BEIJING (Reuters) – China’s factory activity is expected to have shrunk for a third month in a row in September, a Reuters poll showed on Thursday, as strict COVID measures in big cities and weakening exports growth hit orders and business confidence.
The official manufacturing Purchasing Manager’s Index (PMI) was forecast at 49.6 for this month, a touch higher from 49.4 in August, according to the median forecast of 26 economists polled by Reuters.
The 50-point mark separates contraction from growth.
China’s economy showed some improvements in August with faster-than-expected growth in factory output and retail sales, but protracted COVID restrictions, softening exports momentum and the continued drag from a stressed property sector have dimmed the outlook.
On Tuesday, data showed profits at China’s industrial firms shrank at a faster pace in January-August.
Chengdu, a mega city with a population of 21 million in southwestern Sichuan province, was locked down on Sept. 1 after COVID cases were detected, becoming the largest Chinese metropolis to be hit with curbs since Shanghai’s lockdown in April and May.
Shenzhen, the tech hub in southern China with a population of 18 million, has also adopted tiered anti-virus measures in early September.
“This could contribute to falls in orders, employment and business confidence,” Min Joo Kang, an economist at ING, said in a note, referring to the recent fresh COVID curbs.
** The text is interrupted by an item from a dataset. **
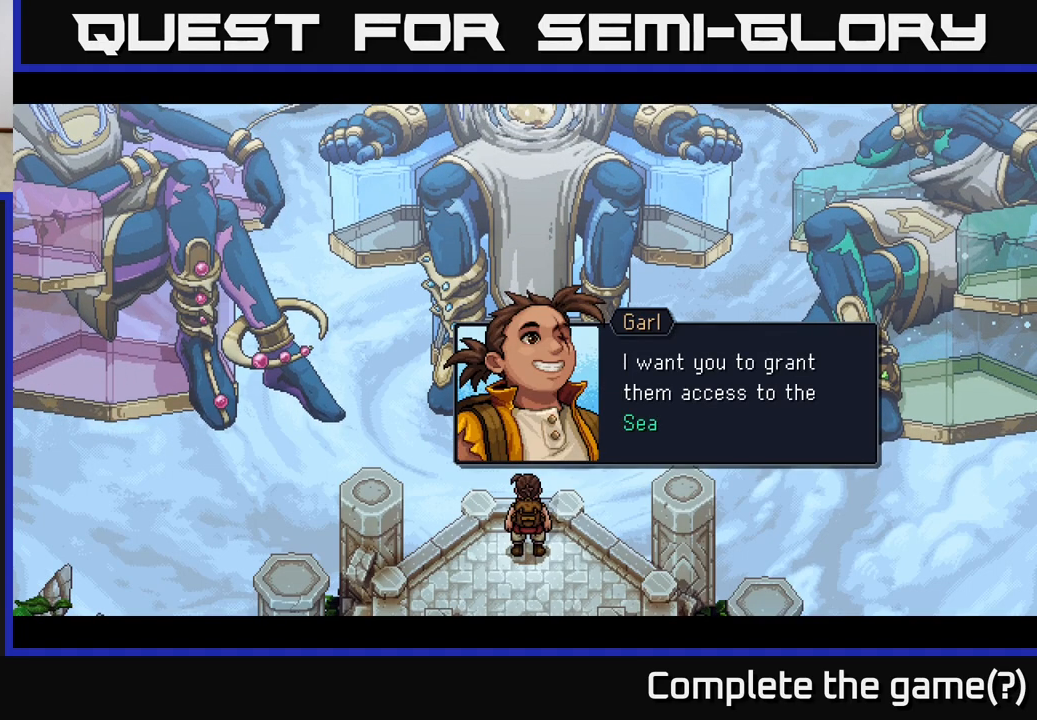
{"buttons": [], "left_stick": "center", "right_stick": "center", "events": []}
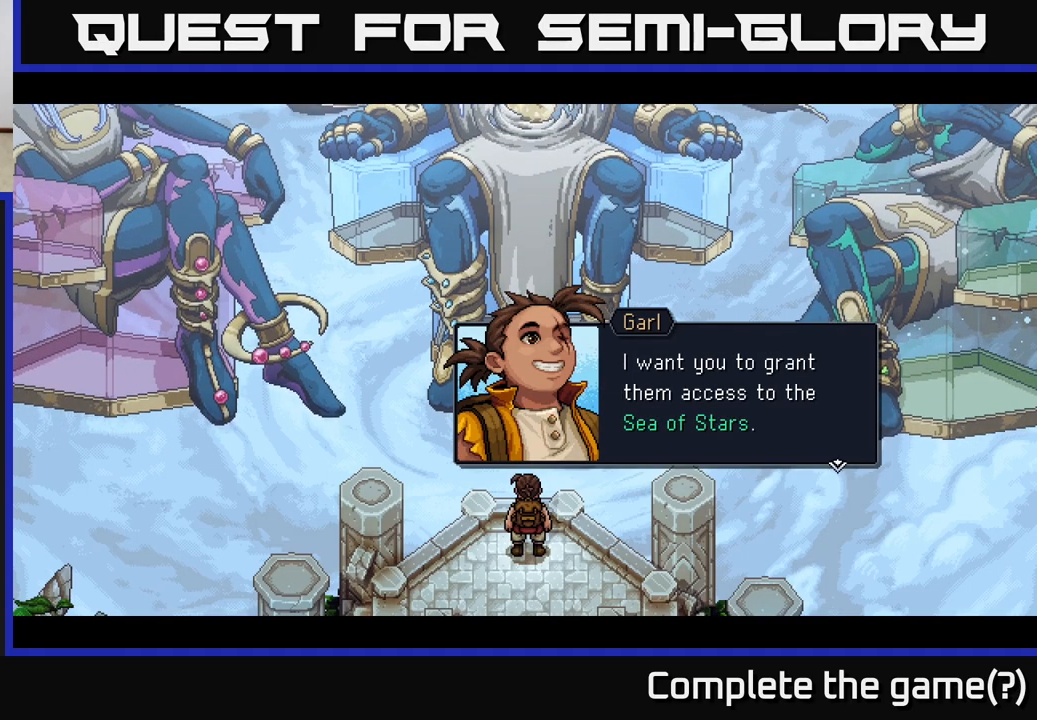
{"buttons": [], "left_stick": "center", "right_stick": "center", "events": []}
Many economists see China’s zero-COVID policy as a major constraint on growth.
While steel demand and production strengthened in the first three weeks of September compared with August, analysts at Goldman Sachs pointed to a soft underbelly with export growth appearing to have deteriorated further.
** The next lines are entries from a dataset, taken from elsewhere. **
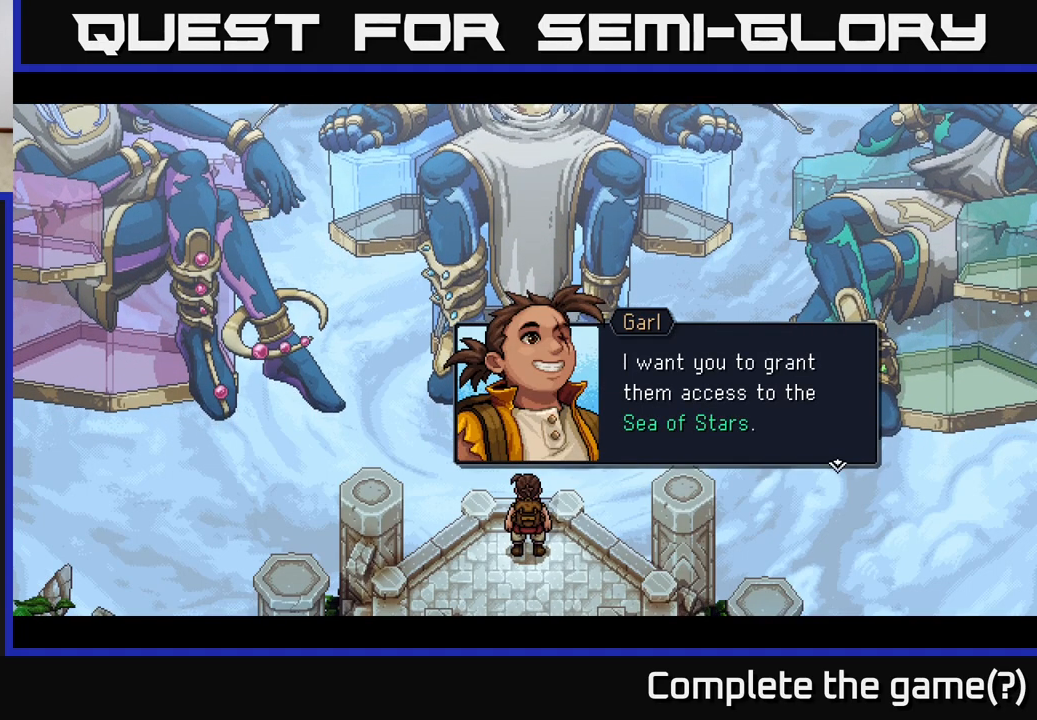
{"buttons": [], "left_stick": "center", "right_stick": "center", "events": [[67, "A", "down"], [250, "A", "up"]]}
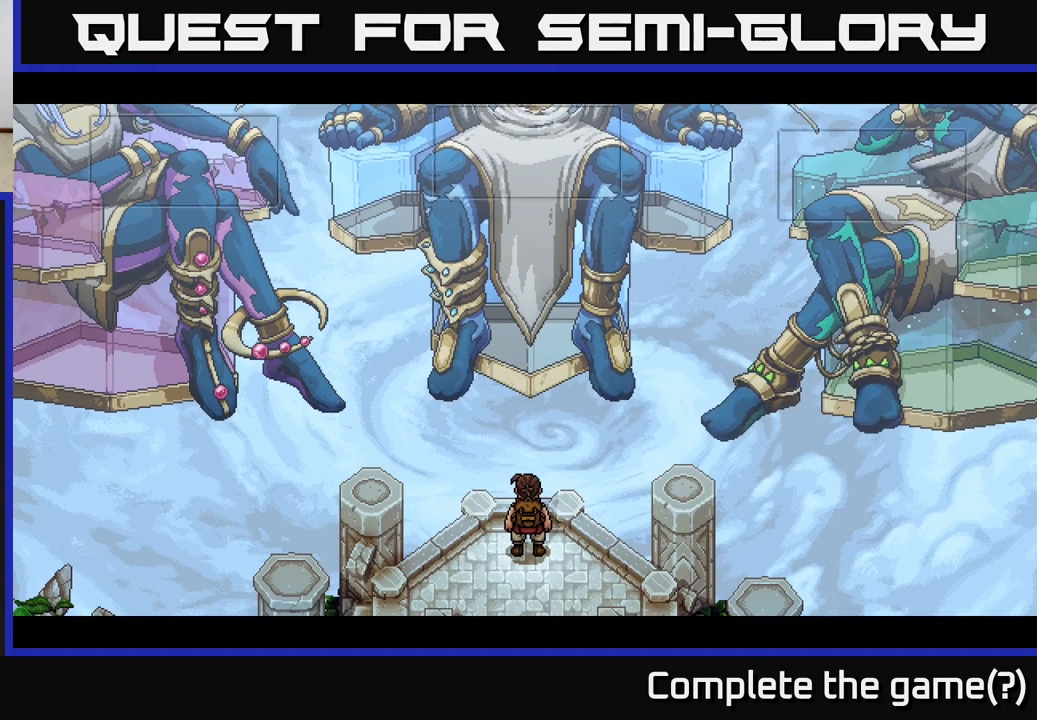
{"buttons": [], "left_stick": "center", "right_stick": "center", "events": []}
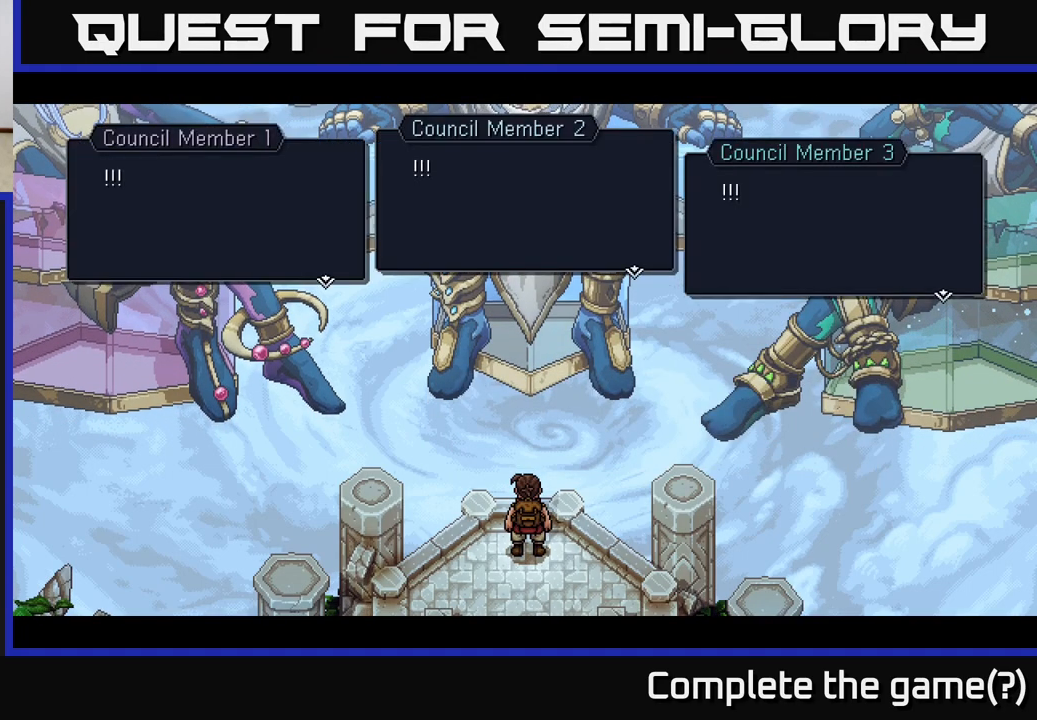
{"buttons": [], "left_stick": "center", "right_stick": "center", "events": []}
“Container throughput data for the first 10 days of September declined 15% year-on-year partially on port disruptions due to typhoons, which might drag on manufacturing activity growth,” they said.
Goldman Sachs revised down its 2023 China GDP growth forecast to 4.5% from a previous projection of 5.3%, and predicted that Beijing is unlikely to begin reopening before the second quarter next year.
The official manufacturing PMI, which largely focuses on big and state-owned firms, and its survey for the services sector, will be released on Friday.
The private sector Caixin manufacturing PMI, which centres more on small firms and coastal regions, will also be published on Friday. Analysts expect a headline reading of 49.5 for that, the same as for August.